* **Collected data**
+ + + + + + +
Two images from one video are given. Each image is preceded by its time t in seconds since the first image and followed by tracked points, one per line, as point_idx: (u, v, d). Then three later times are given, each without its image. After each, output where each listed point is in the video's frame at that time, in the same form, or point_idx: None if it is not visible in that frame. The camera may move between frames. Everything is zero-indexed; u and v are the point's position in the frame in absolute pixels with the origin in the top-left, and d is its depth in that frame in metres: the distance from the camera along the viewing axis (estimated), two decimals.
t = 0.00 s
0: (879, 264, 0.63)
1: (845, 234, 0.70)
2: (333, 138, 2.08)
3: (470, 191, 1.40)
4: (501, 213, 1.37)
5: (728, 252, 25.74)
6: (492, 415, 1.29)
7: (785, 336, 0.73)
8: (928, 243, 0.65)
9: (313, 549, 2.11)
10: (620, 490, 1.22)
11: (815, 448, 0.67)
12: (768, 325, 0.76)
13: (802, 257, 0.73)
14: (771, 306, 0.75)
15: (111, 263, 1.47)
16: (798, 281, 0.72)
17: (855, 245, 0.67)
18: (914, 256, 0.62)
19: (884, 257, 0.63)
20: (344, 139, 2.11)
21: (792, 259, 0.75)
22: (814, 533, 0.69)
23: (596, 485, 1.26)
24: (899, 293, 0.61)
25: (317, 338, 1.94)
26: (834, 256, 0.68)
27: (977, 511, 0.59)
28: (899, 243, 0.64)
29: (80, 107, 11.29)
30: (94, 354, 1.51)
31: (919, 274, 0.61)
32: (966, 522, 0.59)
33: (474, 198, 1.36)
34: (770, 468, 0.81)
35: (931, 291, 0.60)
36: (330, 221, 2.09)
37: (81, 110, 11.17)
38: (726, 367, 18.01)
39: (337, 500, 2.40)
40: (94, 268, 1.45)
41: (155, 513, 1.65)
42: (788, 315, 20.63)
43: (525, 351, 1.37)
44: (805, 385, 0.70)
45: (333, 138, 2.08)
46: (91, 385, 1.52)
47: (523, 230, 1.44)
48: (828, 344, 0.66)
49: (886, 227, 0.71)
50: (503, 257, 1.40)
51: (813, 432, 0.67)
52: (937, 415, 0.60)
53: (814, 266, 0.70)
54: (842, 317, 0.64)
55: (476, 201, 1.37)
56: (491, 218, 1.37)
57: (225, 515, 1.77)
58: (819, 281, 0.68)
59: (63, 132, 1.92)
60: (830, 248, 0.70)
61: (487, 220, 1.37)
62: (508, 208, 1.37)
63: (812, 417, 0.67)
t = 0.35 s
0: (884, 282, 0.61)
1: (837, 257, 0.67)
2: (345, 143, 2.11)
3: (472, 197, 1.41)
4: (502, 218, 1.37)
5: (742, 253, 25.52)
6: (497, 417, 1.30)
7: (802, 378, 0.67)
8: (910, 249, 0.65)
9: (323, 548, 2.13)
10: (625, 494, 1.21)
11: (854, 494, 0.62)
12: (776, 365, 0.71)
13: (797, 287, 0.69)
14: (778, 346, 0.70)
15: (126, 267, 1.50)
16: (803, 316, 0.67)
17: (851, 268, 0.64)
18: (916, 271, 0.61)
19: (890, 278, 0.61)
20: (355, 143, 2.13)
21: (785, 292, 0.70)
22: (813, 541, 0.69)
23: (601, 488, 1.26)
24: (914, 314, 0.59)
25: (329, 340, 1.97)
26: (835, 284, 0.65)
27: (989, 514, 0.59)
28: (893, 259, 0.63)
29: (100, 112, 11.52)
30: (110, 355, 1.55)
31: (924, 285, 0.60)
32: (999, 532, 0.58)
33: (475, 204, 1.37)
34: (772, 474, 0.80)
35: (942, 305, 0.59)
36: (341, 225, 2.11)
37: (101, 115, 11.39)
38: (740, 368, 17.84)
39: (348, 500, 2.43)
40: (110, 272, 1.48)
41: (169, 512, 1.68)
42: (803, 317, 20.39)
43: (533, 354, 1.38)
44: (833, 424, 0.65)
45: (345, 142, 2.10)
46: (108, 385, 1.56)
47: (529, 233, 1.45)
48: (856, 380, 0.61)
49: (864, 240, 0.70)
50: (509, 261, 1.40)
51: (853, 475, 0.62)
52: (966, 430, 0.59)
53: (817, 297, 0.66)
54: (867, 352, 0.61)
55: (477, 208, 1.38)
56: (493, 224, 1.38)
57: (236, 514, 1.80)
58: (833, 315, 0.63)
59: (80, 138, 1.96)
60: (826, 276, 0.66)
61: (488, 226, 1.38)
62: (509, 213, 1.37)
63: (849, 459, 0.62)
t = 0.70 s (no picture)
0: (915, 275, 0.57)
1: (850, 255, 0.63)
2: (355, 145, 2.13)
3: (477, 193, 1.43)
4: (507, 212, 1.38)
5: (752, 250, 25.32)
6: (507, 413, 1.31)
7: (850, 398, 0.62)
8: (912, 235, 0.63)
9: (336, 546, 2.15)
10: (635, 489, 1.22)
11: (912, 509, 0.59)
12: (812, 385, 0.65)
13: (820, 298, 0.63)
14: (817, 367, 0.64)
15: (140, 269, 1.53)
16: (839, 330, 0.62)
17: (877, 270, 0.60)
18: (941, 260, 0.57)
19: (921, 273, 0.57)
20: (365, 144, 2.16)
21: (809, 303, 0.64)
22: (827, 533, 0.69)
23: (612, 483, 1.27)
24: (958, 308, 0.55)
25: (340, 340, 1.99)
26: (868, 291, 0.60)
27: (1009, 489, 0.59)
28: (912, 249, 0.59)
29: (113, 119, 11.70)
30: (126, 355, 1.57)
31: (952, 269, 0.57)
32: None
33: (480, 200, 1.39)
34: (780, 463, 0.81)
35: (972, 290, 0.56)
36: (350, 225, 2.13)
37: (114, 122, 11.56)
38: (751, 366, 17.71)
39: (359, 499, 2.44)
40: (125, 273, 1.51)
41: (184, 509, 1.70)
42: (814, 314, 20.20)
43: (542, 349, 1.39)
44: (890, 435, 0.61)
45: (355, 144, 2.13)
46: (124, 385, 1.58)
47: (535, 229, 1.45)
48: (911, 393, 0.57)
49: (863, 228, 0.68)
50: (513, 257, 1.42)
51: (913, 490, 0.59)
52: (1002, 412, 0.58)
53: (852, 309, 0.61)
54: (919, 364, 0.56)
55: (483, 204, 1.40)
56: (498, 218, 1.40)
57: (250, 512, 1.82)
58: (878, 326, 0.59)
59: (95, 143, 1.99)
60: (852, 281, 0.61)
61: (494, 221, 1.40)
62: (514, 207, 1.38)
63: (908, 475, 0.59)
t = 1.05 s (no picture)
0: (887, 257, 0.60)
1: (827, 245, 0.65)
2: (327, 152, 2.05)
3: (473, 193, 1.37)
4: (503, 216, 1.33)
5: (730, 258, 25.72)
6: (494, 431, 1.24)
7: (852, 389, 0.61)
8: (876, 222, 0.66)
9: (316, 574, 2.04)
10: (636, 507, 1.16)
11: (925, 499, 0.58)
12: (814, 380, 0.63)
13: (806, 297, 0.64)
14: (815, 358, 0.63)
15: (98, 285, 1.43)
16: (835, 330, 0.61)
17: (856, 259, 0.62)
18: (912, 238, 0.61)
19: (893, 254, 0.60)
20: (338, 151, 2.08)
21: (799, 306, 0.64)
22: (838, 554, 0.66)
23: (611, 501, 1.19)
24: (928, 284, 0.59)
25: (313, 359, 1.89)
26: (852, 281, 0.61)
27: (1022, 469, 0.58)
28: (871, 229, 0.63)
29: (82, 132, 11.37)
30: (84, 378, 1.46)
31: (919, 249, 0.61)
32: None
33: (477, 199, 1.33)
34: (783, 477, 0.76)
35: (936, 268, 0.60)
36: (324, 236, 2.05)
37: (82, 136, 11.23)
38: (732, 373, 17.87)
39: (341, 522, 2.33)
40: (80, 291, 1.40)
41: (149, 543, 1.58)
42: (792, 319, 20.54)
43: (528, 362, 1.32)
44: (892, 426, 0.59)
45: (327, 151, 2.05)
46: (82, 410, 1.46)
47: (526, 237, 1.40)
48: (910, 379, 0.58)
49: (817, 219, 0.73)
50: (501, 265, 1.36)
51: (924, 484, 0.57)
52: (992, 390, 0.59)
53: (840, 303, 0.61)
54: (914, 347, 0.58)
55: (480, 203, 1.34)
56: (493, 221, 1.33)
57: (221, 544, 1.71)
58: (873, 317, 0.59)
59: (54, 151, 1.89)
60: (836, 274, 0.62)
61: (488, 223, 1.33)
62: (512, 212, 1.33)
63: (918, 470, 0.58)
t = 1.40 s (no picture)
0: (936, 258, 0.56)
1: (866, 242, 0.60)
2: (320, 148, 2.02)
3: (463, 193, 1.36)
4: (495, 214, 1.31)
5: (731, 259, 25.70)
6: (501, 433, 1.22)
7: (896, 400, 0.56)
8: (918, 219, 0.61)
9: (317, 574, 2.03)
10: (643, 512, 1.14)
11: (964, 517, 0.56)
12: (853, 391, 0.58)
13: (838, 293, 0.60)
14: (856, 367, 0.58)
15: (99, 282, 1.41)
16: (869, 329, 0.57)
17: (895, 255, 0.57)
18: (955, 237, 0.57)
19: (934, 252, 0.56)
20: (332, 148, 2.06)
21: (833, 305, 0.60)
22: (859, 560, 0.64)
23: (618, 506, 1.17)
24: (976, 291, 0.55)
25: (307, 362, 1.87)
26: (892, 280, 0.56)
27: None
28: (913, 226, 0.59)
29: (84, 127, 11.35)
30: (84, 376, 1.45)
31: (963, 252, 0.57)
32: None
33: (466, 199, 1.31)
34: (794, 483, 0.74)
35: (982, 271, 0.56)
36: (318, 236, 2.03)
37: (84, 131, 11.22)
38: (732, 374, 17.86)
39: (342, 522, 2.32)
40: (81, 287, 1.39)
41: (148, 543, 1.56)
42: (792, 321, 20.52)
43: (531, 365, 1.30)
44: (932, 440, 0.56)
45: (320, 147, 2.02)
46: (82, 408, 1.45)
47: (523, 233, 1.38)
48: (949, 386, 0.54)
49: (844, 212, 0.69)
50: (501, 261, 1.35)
+ + + + + + +
Return exactly, and only, the lines above starting at the line that contains "8: (910, 249, 0.65)" and ending at the line that contains "48: (856, 380, 0.61)".

* **Response area**
8: (910, 249, 0.65)
9: (323, 548, 2.13)
10: (625, 494, 1.21)
11: (854, 494, 0.62)
12: (776, 365, 0.71)
13: (797, 287, 0.69)
14: (778, 346, 0.70)
15: (126, 267, 1.50)
16: (803, 316, 0.67)
17: (851, 268, 0.64)
18: (916, 271, 0.61)
19: (890, 278, 0.61)
20: (355, 143, 2.13)
21: (785, 292, 0.70)
22: (813, 541, 0.69)
23: (601, 488, 1.26)
24: (914, 314, 0.59)
25: (329, 340, 1.97)
26: (835, 284, 0.65)
27: (989, 514, 0.59)
28: (893, 259, 0.63)
29: (100, 112, 11.52)
30: (110, 355, 1.55)
31: (924, 285, 0.60)
32: (999, 532, 0.58)
33: (475, 204, 1.37)
34: (772, 474, 0.80)
35: (942, 305, 0.59)
36: (341, 225, 2.11)
37: (101, 115, 11.39)
38: (740, 368, 17.84)
39: (348, 500, 2.43)
40: (110, 272, 1.48)
41: (169, 512, 1.68)
42: (803, 317, 20.39)
43: (533, 354, 1.38)
44: (833, 424, 0.65)
45: (345, 142, 2.10)
46: (108, 385, 1.56)
47: (529, 233, 1.45)
48: (856, 380, 0.61)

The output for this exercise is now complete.